-- Your instructions --
Replace "Transcribe" with "Write out" everywhere in the lines below, and leave everything else unchanged.

-- Task material --
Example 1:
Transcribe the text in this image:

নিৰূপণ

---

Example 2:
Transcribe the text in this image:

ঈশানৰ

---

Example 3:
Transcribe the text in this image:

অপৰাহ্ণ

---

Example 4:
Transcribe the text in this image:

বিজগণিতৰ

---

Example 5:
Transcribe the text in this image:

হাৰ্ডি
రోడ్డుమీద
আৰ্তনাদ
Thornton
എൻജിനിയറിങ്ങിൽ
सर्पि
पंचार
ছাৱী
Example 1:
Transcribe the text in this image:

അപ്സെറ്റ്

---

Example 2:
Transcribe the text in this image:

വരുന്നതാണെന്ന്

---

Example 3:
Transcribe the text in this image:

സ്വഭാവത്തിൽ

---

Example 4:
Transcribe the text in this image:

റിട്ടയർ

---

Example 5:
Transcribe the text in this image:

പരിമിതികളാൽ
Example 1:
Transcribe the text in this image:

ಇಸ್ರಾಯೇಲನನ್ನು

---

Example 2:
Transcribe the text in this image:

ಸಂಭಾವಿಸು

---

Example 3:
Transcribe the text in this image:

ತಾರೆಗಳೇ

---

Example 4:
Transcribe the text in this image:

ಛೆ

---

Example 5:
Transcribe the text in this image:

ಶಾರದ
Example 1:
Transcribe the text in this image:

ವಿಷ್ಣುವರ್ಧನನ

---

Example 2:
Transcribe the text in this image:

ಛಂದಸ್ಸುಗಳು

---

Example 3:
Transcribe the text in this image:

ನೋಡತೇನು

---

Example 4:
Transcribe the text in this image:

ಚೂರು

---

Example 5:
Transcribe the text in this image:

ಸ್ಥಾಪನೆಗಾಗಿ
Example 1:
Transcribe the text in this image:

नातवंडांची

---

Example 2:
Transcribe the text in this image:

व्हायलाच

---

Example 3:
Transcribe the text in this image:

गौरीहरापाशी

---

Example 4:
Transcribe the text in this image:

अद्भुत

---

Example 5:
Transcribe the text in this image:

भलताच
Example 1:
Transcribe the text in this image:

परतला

-- Task answer --
Example 1:
Write out the text in this image:

নিৰূপণ

---

Example 2:
Write out the text in this image:

ঈশানৰ

---

Example 3:
Write out the text in this image:

অপৰাহ্ণ

---

Example 4:
Write out the text in this image:

বিজগণিতৰ

---

Example 5:
Write out the text in this image:

হাৰ্ডি
రోడ్డుమీద
আৰ্তনাদ
Thornton
എൻജിനിയറിങ്ങിൽ
सर्पि
पंचार
ছাৱী
Example 1:
Write out the text in this image:

അപ്സെറ്റ്

---

Example 2:
Write out the text in this image:

വരുന്നതാണെന്ന്

---

Example 3:
Write out the text in this image:

സ്വഭാവത്തിൽ

---

Example 4:
Write out the text in this image:

റിട്ടയർ

---

Example 5:
Write out the text in this image:

പരിമിതികളാൽ
Example 1:
Write out the text in this image:

ಇಸ್ರಾಯೇಲನನ್ನು

---

Example 2:
Write out the text in this image:

ಸಂಭಾವಿಸು

---

Example 3:
Write out the text in this image:

ತಾರೆಗಳೇ

---

Example 4:
Write out the text in this image:

ಛೆ

---

Example 5:
Write out the text in this image:

ಶಾರದ
Example 1:
Write out the text in this image:

ವಿಷ್ಣುವರ್ಧನನ

---

Example 2:
Write out the text in this image:

ಛಂದಸ್ಸುಗಳು

---

Example 3:
Write out the text in this image:

ನೋಡತೇನು

---

Example 4:
Write out the text in this image:

ಚೂರು

---

Example 5:
Write out the text in this image:

ಸ್ಥಾಪನೆಗಾಗಿ
Example 1:
Write out the text in this image:

नातवंडांची

---

Example 2:
Write out the text in this image:

व्हायलाच

---

Example 3:
Write out the text in this image:

गौरीहरापाशी

---

Example 4:
Write out the text in this image:

अद्भुत

---

Example 5:
Write out the text in this image:

भलताच
Example 1:
Write out the text in this image:

परतला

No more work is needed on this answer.